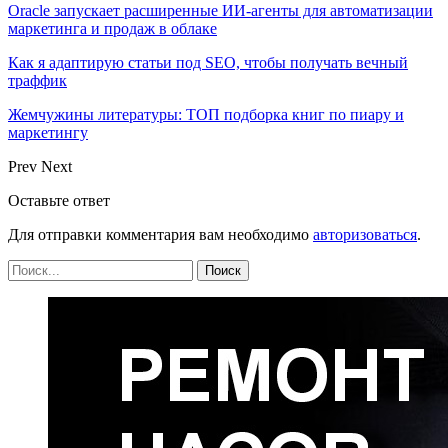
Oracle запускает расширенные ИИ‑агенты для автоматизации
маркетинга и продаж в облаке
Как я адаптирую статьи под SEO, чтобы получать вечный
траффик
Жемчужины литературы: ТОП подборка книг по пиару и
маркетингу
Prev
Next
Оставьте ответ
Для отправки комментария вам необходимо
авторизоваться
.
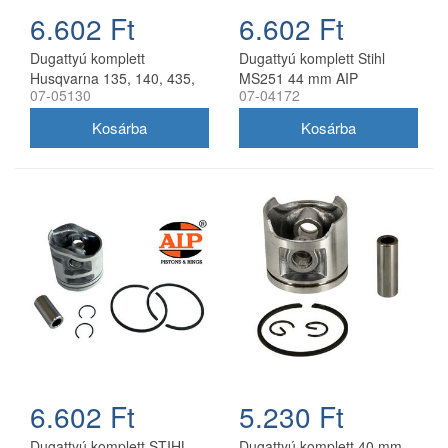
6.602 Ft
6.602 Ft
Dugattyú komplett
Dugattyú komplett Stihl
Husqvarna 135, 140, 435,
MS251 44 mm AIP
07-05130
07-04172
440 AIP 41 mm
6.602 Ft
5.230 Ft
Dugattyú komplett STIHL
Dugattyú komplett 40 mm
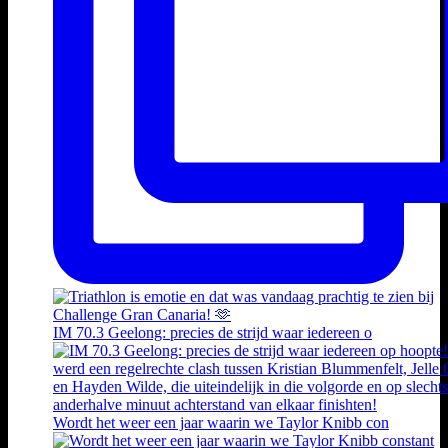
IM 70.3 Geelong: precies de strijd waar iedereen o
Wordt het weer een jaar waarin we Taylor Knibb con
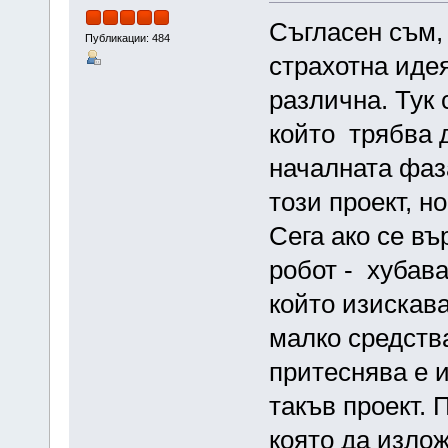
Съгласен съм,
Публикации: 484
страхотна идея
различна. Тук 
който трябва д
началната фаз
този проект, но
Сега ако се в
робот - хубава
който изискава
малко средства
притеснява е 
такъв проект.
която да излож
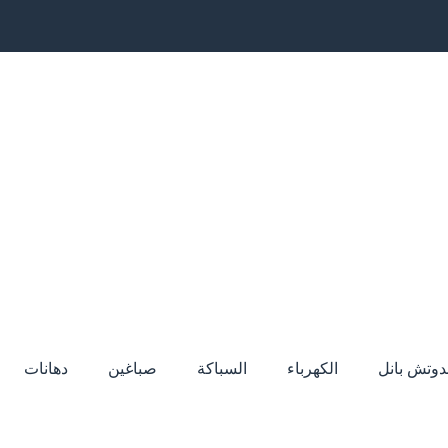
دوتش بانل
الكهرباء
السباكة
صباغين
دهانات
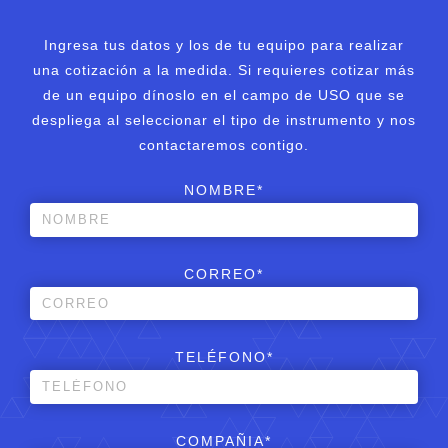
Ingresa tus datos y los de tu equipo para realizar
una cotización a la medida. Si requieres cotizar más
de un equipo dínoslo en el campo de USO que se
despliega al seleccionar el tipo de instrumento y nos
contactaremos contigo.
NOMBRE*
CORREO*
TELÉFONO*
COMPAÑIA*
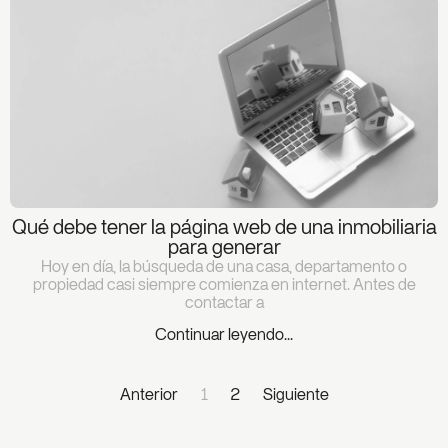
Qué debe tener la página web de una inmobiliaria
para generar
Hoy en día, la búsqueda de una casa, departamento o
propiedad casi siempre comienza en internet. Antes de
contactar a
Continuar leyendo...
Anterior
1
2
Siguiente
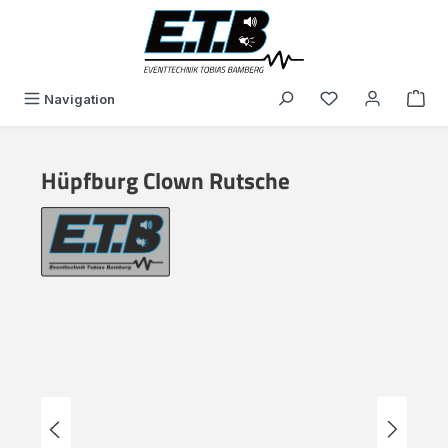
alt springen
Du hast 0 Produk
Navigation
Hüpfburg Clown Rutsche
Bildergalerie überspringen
####################
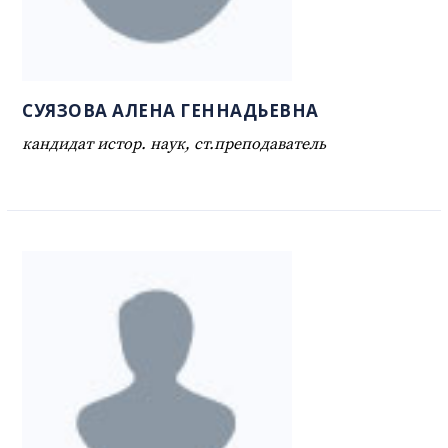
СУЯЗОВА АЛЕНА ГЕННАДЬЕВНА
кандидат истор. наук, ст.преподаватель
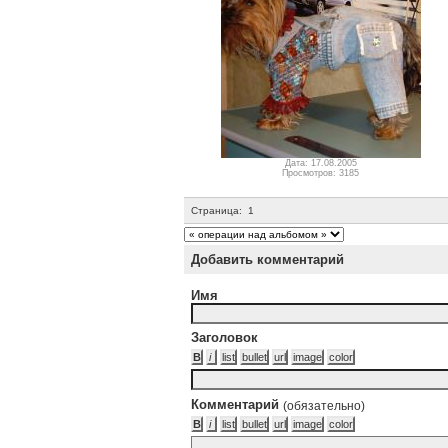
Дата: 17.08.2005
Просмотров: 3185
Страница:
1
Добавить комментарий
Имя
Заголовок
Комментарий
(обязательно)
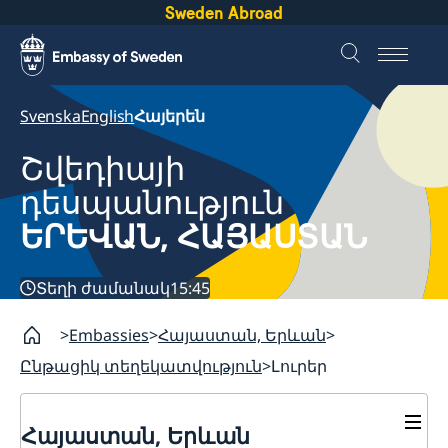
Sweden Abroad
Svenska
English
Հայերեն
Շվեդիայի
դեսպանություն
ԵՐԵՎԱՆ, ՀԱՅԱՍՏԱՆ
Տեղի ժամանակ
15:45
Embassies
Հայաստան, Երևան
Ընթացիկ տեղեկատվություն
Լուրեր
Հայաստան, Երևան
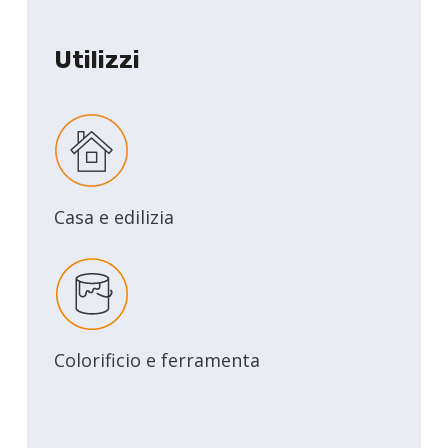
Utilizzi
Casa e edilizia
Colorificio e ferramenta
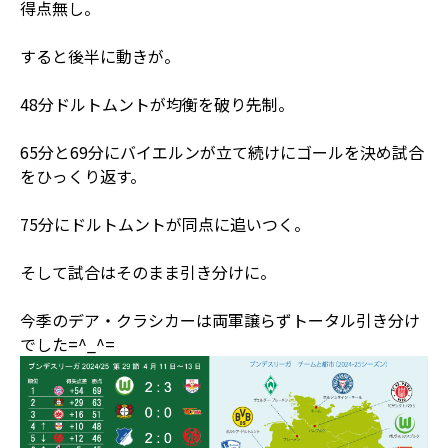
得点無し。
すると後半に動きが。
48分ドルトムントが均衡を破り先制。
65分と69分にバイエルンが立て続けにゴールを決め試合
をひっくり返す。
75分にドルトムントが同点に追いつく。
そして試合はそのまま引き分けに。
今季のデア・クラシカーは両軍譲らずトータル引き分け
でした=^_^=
####################
Where a line of the data holds the word "Dugattyú", copy that line.

Dugattyú komplett
Dugattyú komplett Stihl
Dugattyú komplett STIHL
Dugattyú komplett 40 mm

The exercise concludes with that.